_Assigned task:_ Repeat the listing exactly, minus the pictures.

_Given data:_
--------------------------------
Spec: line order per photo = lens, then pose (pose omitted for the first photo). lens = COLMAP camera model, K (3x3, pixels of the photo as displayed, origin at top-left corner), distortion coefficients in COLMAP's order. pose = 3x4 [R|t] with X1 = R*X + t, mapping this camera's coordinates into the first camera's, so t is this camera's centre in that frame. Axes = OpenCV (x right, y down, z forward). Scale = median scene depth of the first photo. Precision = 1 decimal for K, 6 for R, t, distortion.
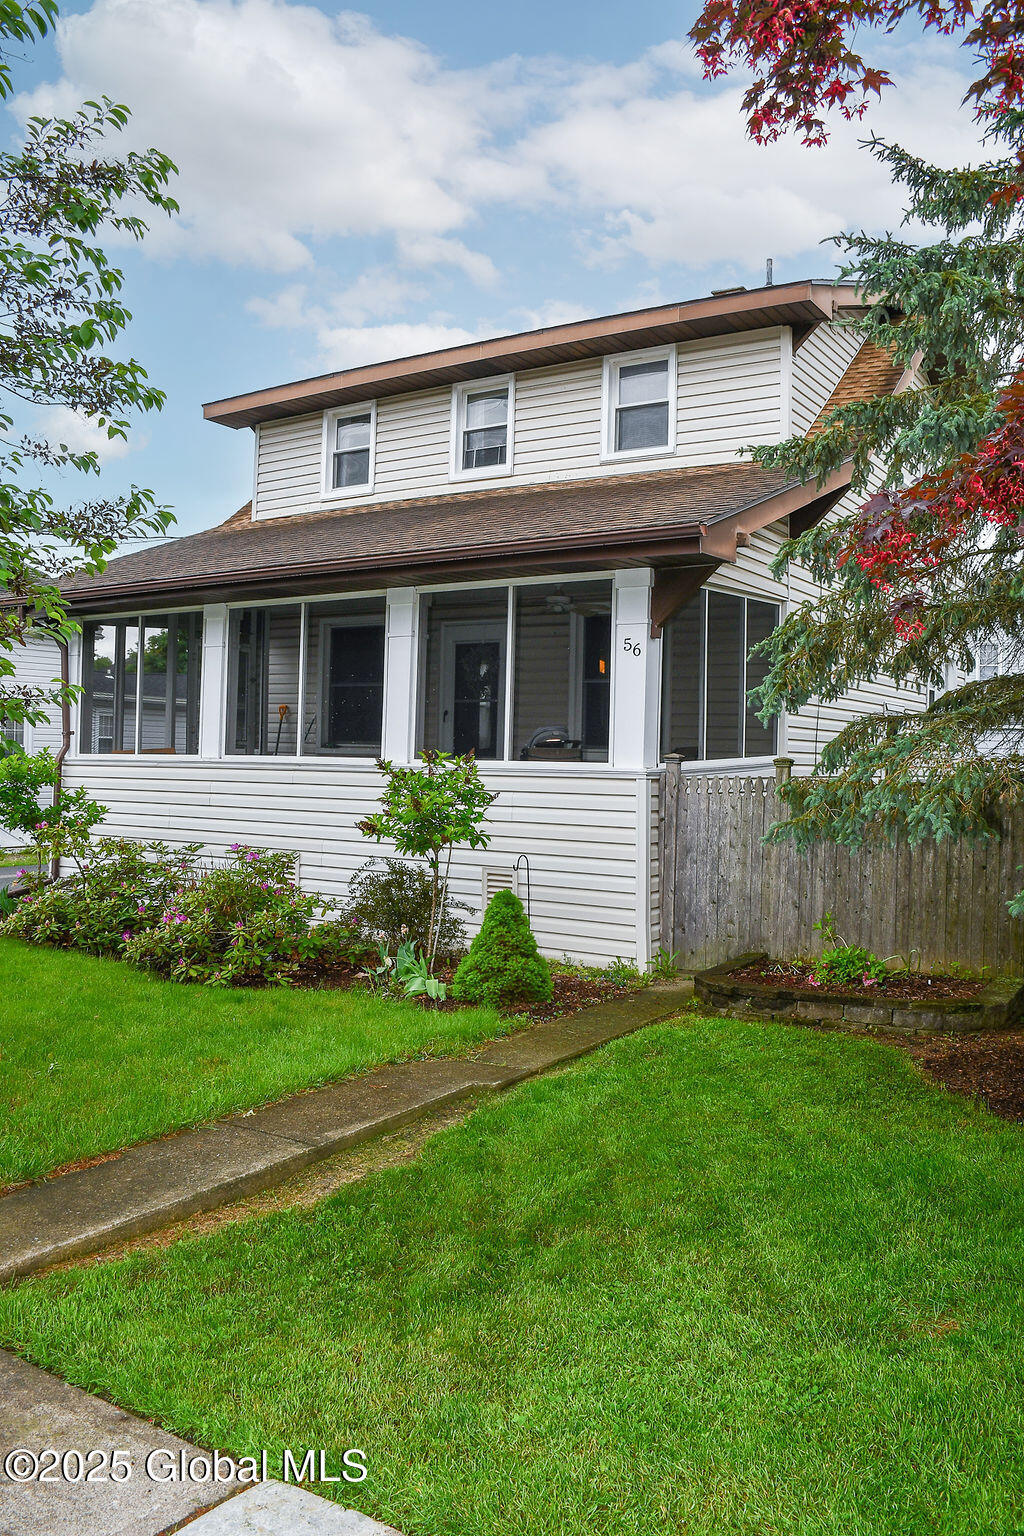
lens RADIAL K [[1220.1, 0, 518.8], [0, 1220.1, 779.4], [0, 0, 1]] dist [-0.153549, 0.113236]
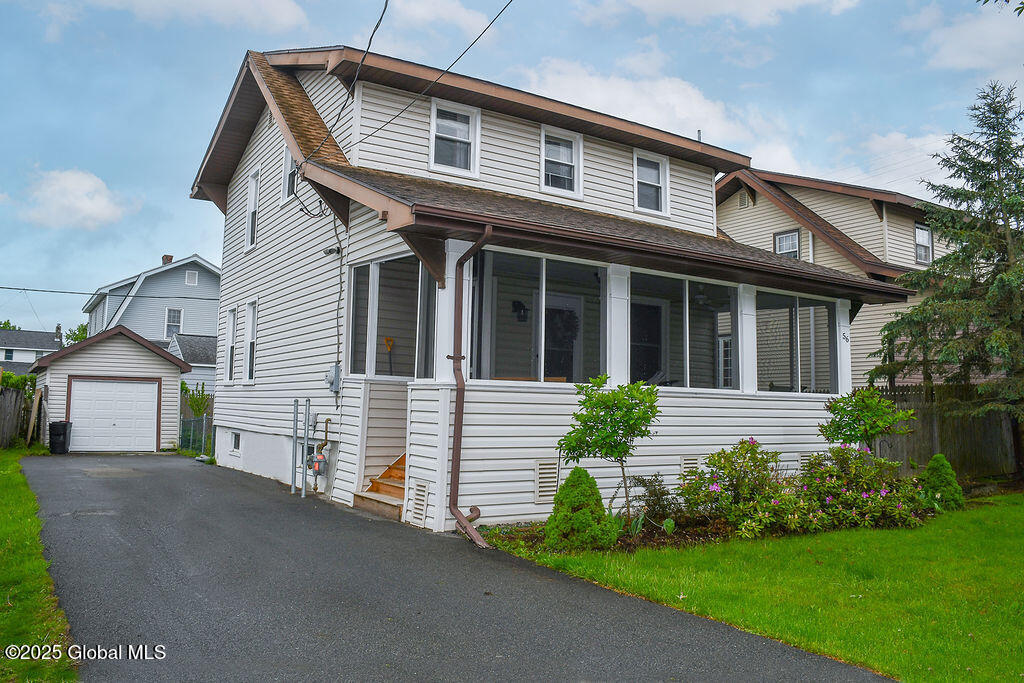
lens RADIAL K [[813.4, 0, 512.0], [0, 813.4, 341.5], [0, 0, 1]] dist [-0.153549, 0.113236]
pose [[0.458155, 0.042970, 0.887833, -1.004616], [-0.026434, 0.999048, -0.034711, -0.030465], [-0.888479, -0.007566, 0.458855, 0.618015]]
--------------------------------
_Answer:_
Spec: line order per photo = lens, then pose (pose omitted for the first photo). lens = COLMAP camera model, K (3x3, pixels of the photo as displayed, origin at top-left corner), distortion coefficients in COLMAP's order. pose = 3x4 [R|t] with X1 = R*X + t, mapping this camera's coordinates into the first camera's, so t is this camera's centre in that frame. Axes = OpenCV (x right, y down, z forward). Scale = median scene depth of the first photo. Precision = 1 decimal for K, 6 for R, t, distortion.
lens RADIAL K [[1220.1, 0, 518.8], [0, 1220.1, 779.4], [0, 0, 1]] dist [-0.153549, 0.113236]
lens RADIAL K [[813.4, 0, 512.0], [0, 813.4, 341.5], [0, 0, 1]] dist [-0.153549, 0.113236]
pose [[0.458155, 0.042970, 0.887833, -1.004616], [-0.026434, 0.999048, -0.034711, -0.030465], [-0.888479, -0.007566, 0.458855, 0.618015]]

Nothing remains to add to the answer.